Excerpted text.
-- Opening Marker --
Q&A: the outlook, with COVID-19

Chief Economist & Senior Economist, ANZ

2021-09-27 02:00

The pandemic continues to be the biggest disruptive factor in the global economy, but it’s not alone. Digitisation and environmental issues will also play a key role in shaping the outlook.

To discuss this, ANZ Chief Economist Richard Yetsenga and Senior Economist Adelaide Timbrell sat down for a rapid-fire conversation on the outlook and what it means for businesses.

They started by addressing how the current wave of lockdowns is impacting the Australian economy – and how it is different from 2020.

AT: In Australia, the year 2021 has had more COVID-19 cases and longer lockdowns than 2020 because of the impact of the very transmissible delta strain. But economic losses in this period will still be smaller than the initial period of restrictions last year. Australia’s gross domestic product in the third quarter will fall only half as much as the lockdown-related fall in GDP last year, despite more of the population being restricted for longer.

Increased certainty about ongoing fiscal support is helping household incomes and business confidence. Consumer confidence is more resilient than 2020 and the business investment outlook is stronger, with capital expenditure expectations rising.

In fact, businesses are already advertising for far more workers than before the pandemic. Unlike financially led economic downturns, we are seeing less spending due to physical restrictions, not financial ones. ANZ Research expects strong bouncebacks in spending once lockdowns ease.

When we look at the path out – it’s all about vaccinations. The quicker high vaccination rates are achieved, the earlier we’re likely to see lockdowns ease and a faster recovery in spending and economic activity.

Once we get to a point where lockdowns are over and the risk of iterative state-border closures are low, we’ll start to see more economic activity that requires planning, like travel-related spending or large events.

RY: Asia is also dealing with the delta strain, but the impact has been very different across the region.
-- Closing Marker --
Data shown.
-- Opening Marker --
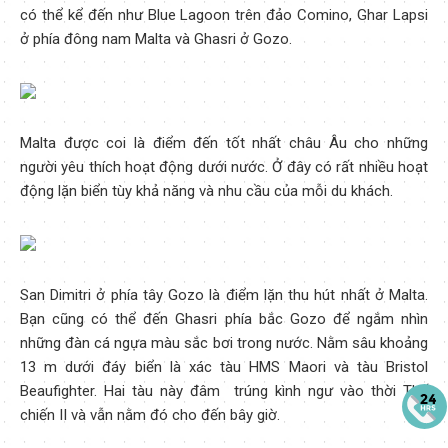
có thể kể đến như Blue Lagoon trên đảo Comino, Ghar Lapsi
ở phía đông nam Malta và Ghasri ở Gozo.
Malta được coi là điểm đến tốt nhất châu Âu cho những
người yêu thích hoạt động dưới nước. Ở đây có rất nhiều hoạt
động lặn biển tùy khả năng và nhu cầu của mỗi du khách.
San Dimitri ở phía tây Gozo là điểm lặn thu hút nhất ở Malta.
Bạn cũng có thể đến Ghasri phía bắc Gozo để ngắm nhìn
những đàn cá ngựa màu sắc bơi trong nước. Nằm sâu khoảng
13 m dưới đáy biển là xác tàu HMS Maori và tàu Bristol
Beaufighter. Hai tàu này đâm trúng kình ngư vào thời Thế
chiến II và vẫn nằm đó cho đến bây giờ.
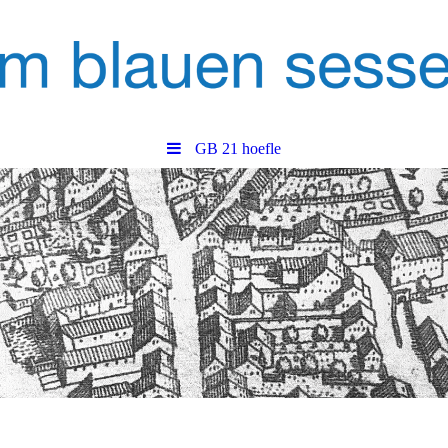
GB 21 hoefle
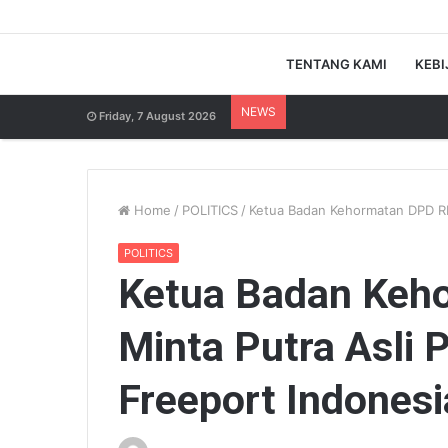
TENTANG KAMI
KEBI
NEWS
Friday, 7 August 2026
Home
/
POLITICS
/
Ketua Badan Kehormatan DPD RI 
POLITICS
Ketua Badan Keh
Minta Putra Asli
Freeport Indonesi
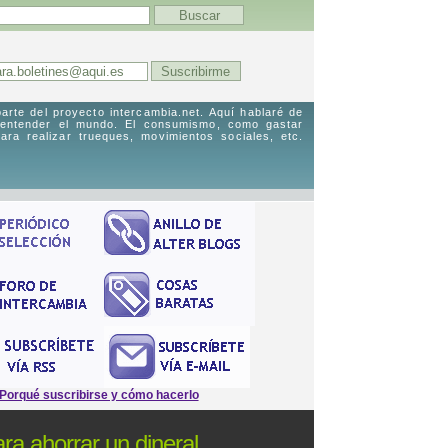
arte del proyecto intercambia.net. Aquí hablaré de
 entender el mundo. El consumismo, como gastar
ara realizar trueques, movimientos sociales, etc.
Porqué suscribirse y cómo hacerlo
ra ahorrar un dineral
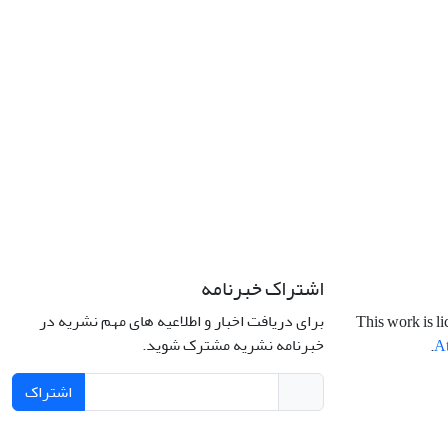
اشتراک خبرنامه
برای دریافت اخبار و اطلاعیه های مهم نشریه در
This work is l
خبرنامه نشریه مشترک شوید.
.
At
اشتراک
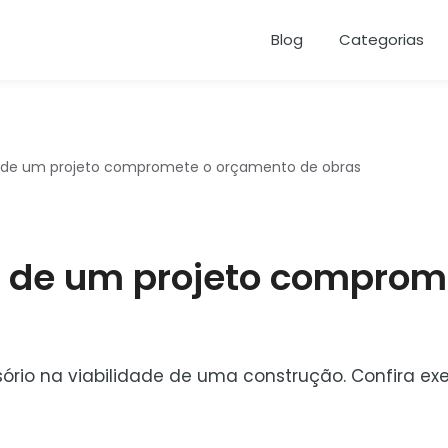
Blog
Categorias
de um projeto compromete o orçamento de obras
 de um projeto comprom
sório na viabilidade de uma construção. Confira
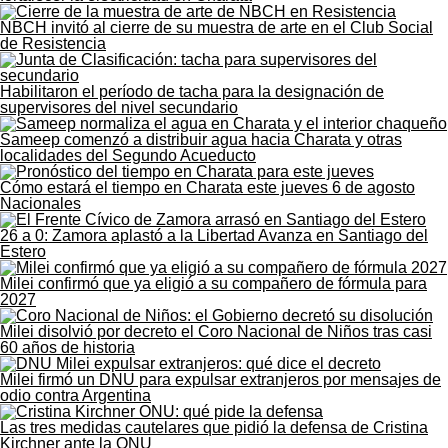
NBCH invitó al cierre de su muestra de arte en el Club Social
de Resistencia
Habilitaron el período de tacha para la designación de
supervisores del nivel secundario
Sameep comenzó a distribuir agua hacia Charata y otras
localidades del Segundo Acueducto
Cómo estará el tiempo en Charata este jueves 6 de agosto
Nacionales
26 a 0: Zamora aplastó a la Libertad Avanza en Santiago del
Estero
Milei confirmó que ya eligió a su compañero de fórmula para
2027
Milei disolvió por decreto el Coro Nacional de Niños tras casi
60 años de historia
Milei firmó un DNU para expulsar extranjeros por mensajes de
odio contra Argentina
Las tres medidas cautelares que pidió la defensa de Cristina
Kirchner ante la ONU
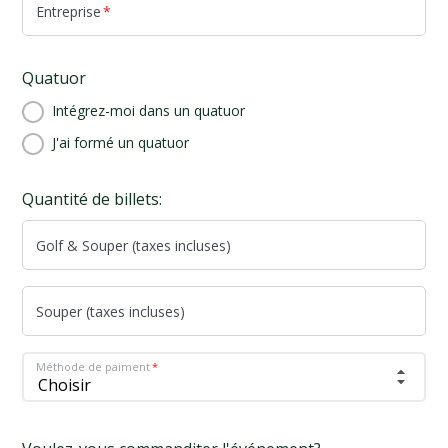
Entreprise
*
Quatuor
Intégrez-moi dans un quatuor
J'ai formé un quatuor
Quantité de billets:
Golf & Souper (taxes incluses)
Souper (taxes incluses)
Méthode de paiment
*
Choisir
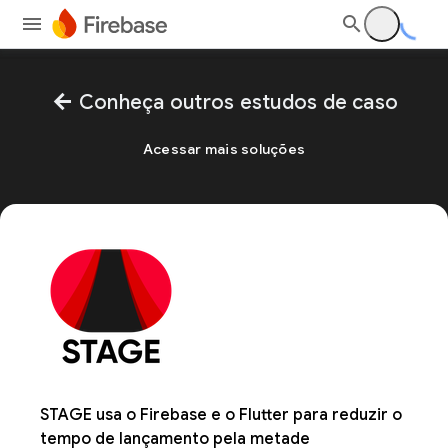
arrow_back
Conheça outros estudos de caso
Acessar mais soluções
STAGE usa o Firebase e o Flutter para reduzir o
tempo de lançamento pela metade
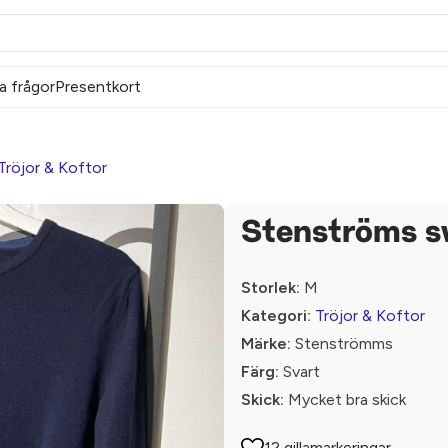
a frågor
Presentkort
Tröjor & Koftor
Stenströms s
Storlek:
M
Kategori:
Tröjor & Koftor
Märke:
Stenströmms
Färg:
Svart
Skick:
Mycket bra skick
12 gillamarkeringar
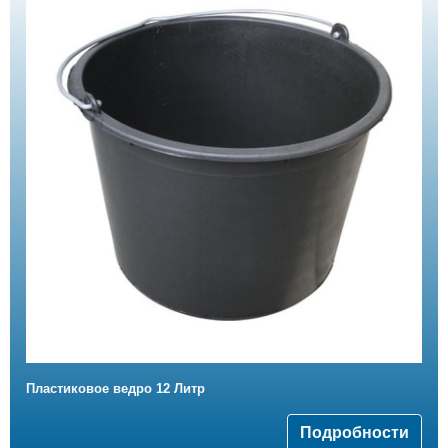
Пластиковое ведро 12 Литр
Подробности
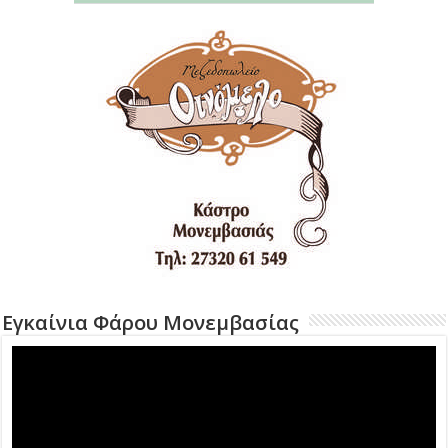
Εγκαίνια Φάρου Μονεμβασίας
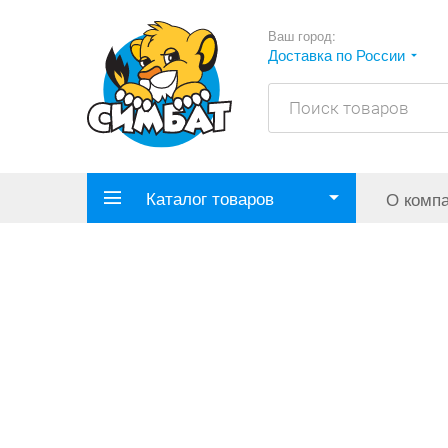
Ваш город:
Доставка по России
Каталог товаров
О комп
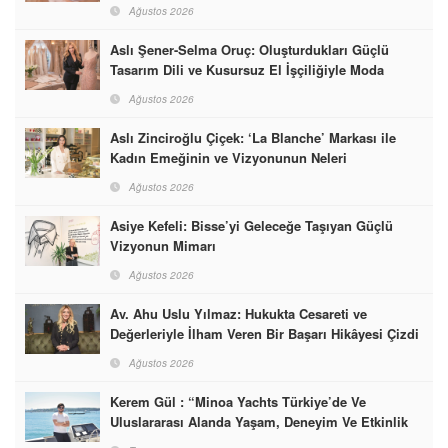
Ağustos 2026
Aslı Şener-Selma Oruç: Oluşturdukları Güçlü
Tasarım Dili ve Kusursuz El İşçiliğiyle Moda
Dünyasına İmzalarını Attılar
Ağustos 2026
Aslı Zinciroğlu Çiçek: ‘La Blanche’ Markası ile
Kadın Emeğinin ve Vizyonunun Neleri
Başarabileceğinin En Güzel Örneğini Sunuyor
Ağustos 2026
Asiye Kefeli: Bisse’yi Geleceğe Taşıyan Güçlü
Vizyonun Mimarı
Ağustos 2026
Av. Ahu Uslu Yılmaz: Hukukta Cesareti ve
Değerleriyle İlham Veren Bir Başarı Hikâyesi Çizdi
Ağustos 2026
Kerem Gül : “Minoa Yachts Türkiye’de Ve
Uluslararası Alanda Yaşam, Deneyim Ve Etkinlik
Markası Olacak”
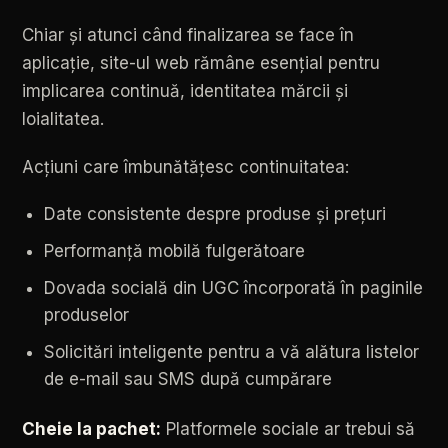
Chiar
și
atunci
când
finalizarea
se
face
în
aplicație,
site-ul
web
rămâne
esențial
pentru
implicarea
continuă,
identitatea
mărcii
și
loialitatea.
Acțiuni
care
îmbunătățesc
continuitatea:
Date
consistente
despre
produse
și
prețuri
Performanță
mobilă
fulgerătoare
Dovada
socială
din
UGC
încorporată
în
paginile
produselor
Solicitări
inteligente
pentru
a
vă
alătura
listelor
de
e-mail
sau
SMS
după
cumpărare
Cheie
la
pachet:
Platformele
sociale
ar
trebui
să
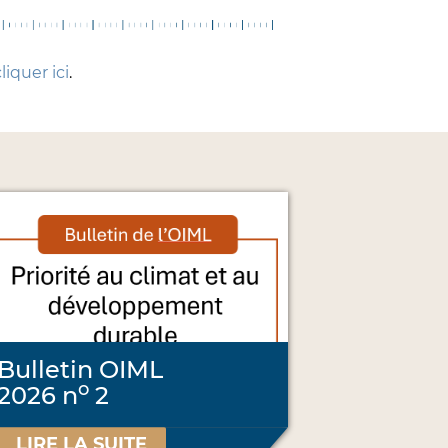
liquer ici
.
Bulletin OIML
o
2026 n
2
LIRE LA SUITE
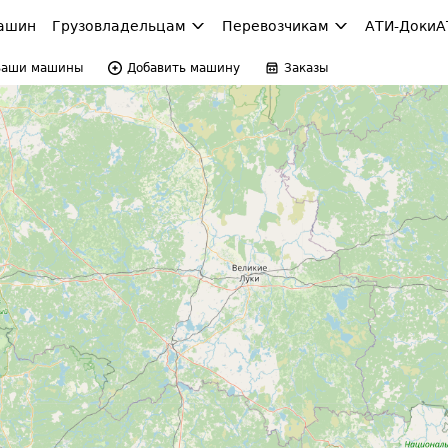
ашин
Грузовладельцам
Перевозчикам
АТИ-Доки
А
Ваши машины
Добавить машину
Заказы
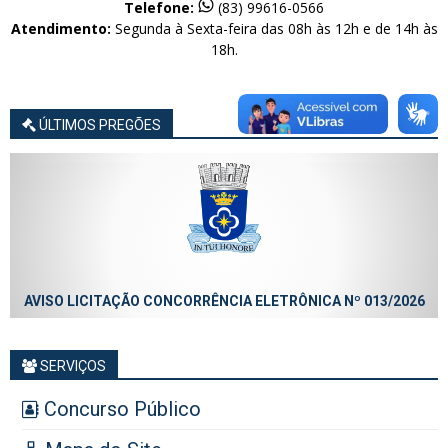
Telefone:
(83) 99616-0566
Atendimento:
Segunda à Sexta-feira das 08h às 12h e de 14h às
18h.
ÚLTIMOS PREGÕES
AVISO LICITAÇÃO CONCORRÊNCIA ELETRÔNICA Nº 013/2026
SERVIÇOS
Concurso Público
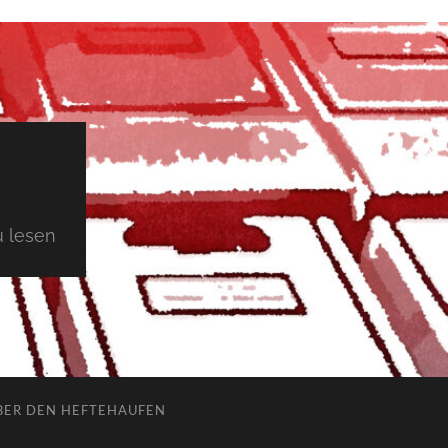
 lesen
BER DEN HEFTEHAUFEN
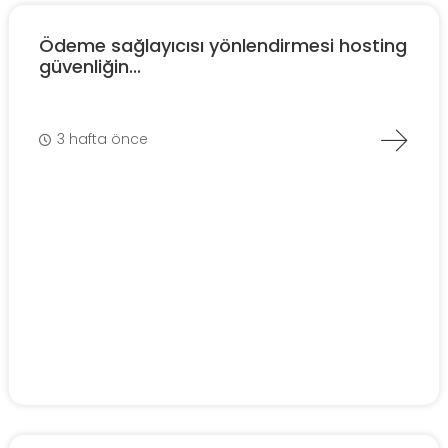
Ödeme sağlayıcısı yönlendirmesi hosting
güvenliğin...
3 hafta önce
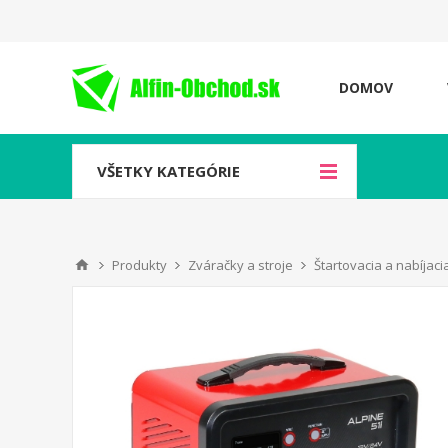
DOMOV
VŠETKY KATEGÓRIE
Produkty
Zváračky a stroje
Štartovacia a nabíjaci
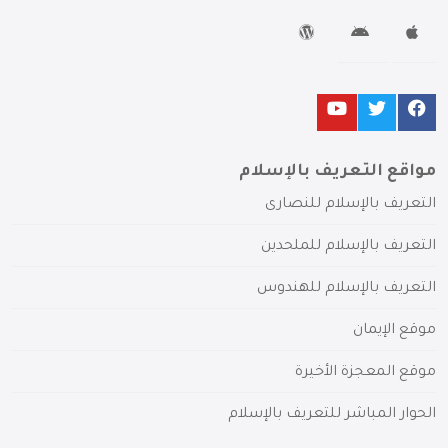
مواقع التعريف بالإسلام
التعريف بالإسلام للنصارى
التعريف بالإسلام للملحدين
التعريف بالإسلام للهندوس
موقع الإيمان
موقع المعجزة الأخيرة
الحوار المباشر للتعريف بالإسلام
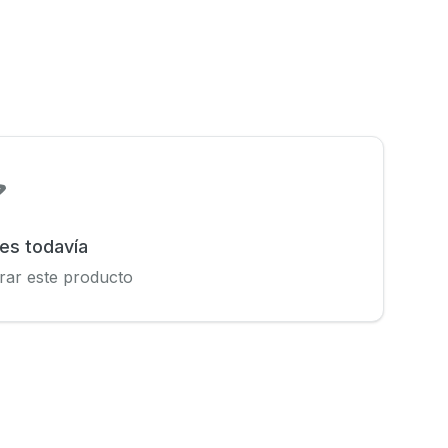
nes todavía
rar este producto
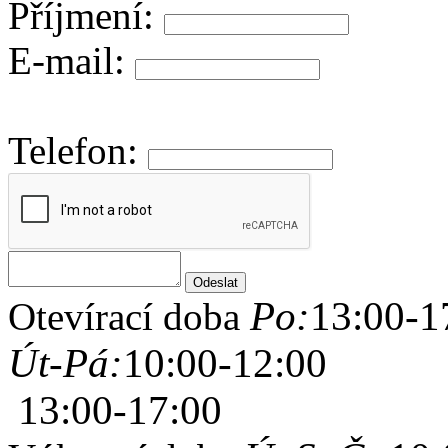
Příjmení:
E-mail:
Telefon:
Po:
13:00-1
Otevírací doba
Út-Pá:
10:00-12:00
13:00-17:00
-- Closing Marker --
Actions to take.
a – In the COVID-19 outlook Q&A, how large will Australia's third-quarter GDP fall be compared with the lockdown-related fall last year?
b – Continue the COVID-19 outlook Q&A, picking up after its final sentence.

Answers given.
a – It will be only half as large as last year's lockdown-related fall in GDP.

b –
Singapore is the global gold standard in terms of opening up with a low caseload. But roughly half the economies in the region won’t reach 75 per cent vaccine coverage until sometime in 2022, and that means the regional economy is going to stay patchy.

China is somewhat different. Low caseload, but so far striving to maintain zero COVID-19 cases. The policy focus, however, is on a significant shift to a range of distributional issues, and away from growth for its own sake.

Recent policy targets have focussed on tech companies, around data security and other issues.

This policy program seems to be about China focussing more on the type of economy, and in fact society, it wants, and less singularly on the size of that economy. Growth will be weaker as a consequence, and doing business more complicated.

Adelaide, what sort of structural legacy will COVID-19 leave in Australia, particularly around digitisation?

AT: Lockdowns have forced businesses to transform, so they can operate and reach customers when everyone is at home. And unlike lockdowns, the need for these transformations will be somewhat permanent.

Recent data from the Australian Bureau of Statistics show people like working from home and want it to continue. And businesses are planning for it as, well, they don’t have much choice.

With lower unemployment and underutilisation than before COVID-19, employees have more bargaining power, and they’re likely to use it to stay at home for at least part of their working week.

This will lead to a shift of economic activity to suburbs and regions, and away from the CBD. Many people are also investing in their home space – by upgrading or renovating – because their home now has the extra role of workspace. This puts more pressure on housing prices compared to when our homes were just homes.

We’ll also see more focus on the digital economy – more shopping online and more investment in online business operations, and less on, say, business travel. The more we work and spend money digitally, the fiercer competition is for sellers of goods and digital services, because location is no longer a constraint. This puts downward pressure on inflation.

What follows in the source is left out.